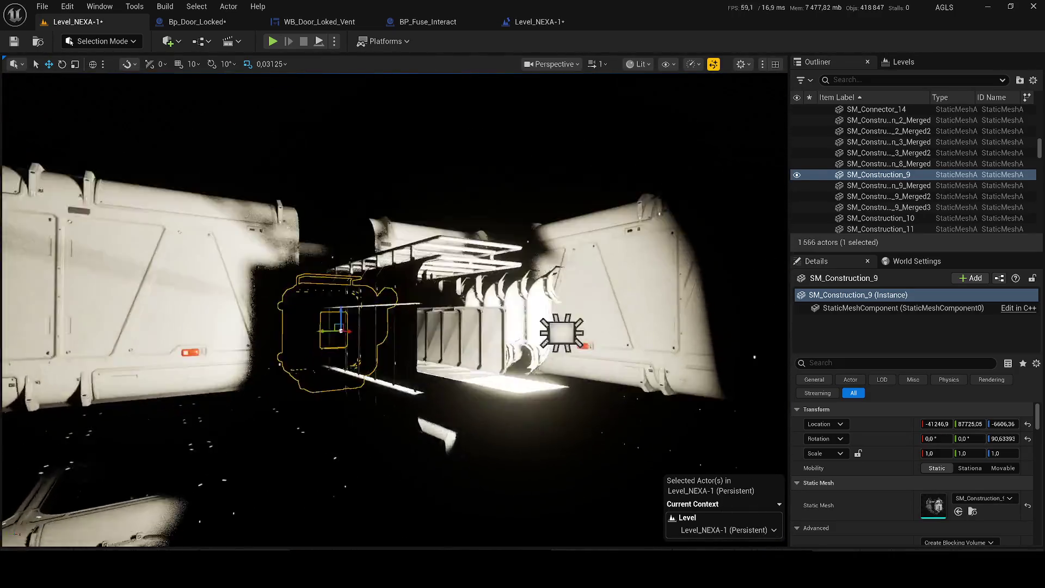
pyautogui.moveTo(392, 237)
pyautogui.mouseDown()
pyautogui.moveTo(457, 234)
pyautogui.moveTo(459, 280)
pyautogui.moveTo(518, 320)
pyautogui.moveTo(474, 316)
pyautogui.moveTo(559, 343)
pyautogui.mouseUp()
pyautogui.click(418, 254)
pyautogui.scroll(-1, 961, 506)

__TASK DETAILS__: Where the line containing "pyautogui.moveTo(457, 234)" appears in the records above, begin there and print every line through the last, exactly and with nothing else.

__PROBLEM SOLUTION__:
pyautogui.moveTo(457, 234)
pyautogui.moveTo(459, 280)
pyautogui.moveTo(518, 320)
pyautogui.moveTo(474, 316)
pyautogui.moveTo(559, 343)
pyautogui.mouseUp()
pyautogui.click(418, 254)
pyautogui.scroll(-1, 961, 506)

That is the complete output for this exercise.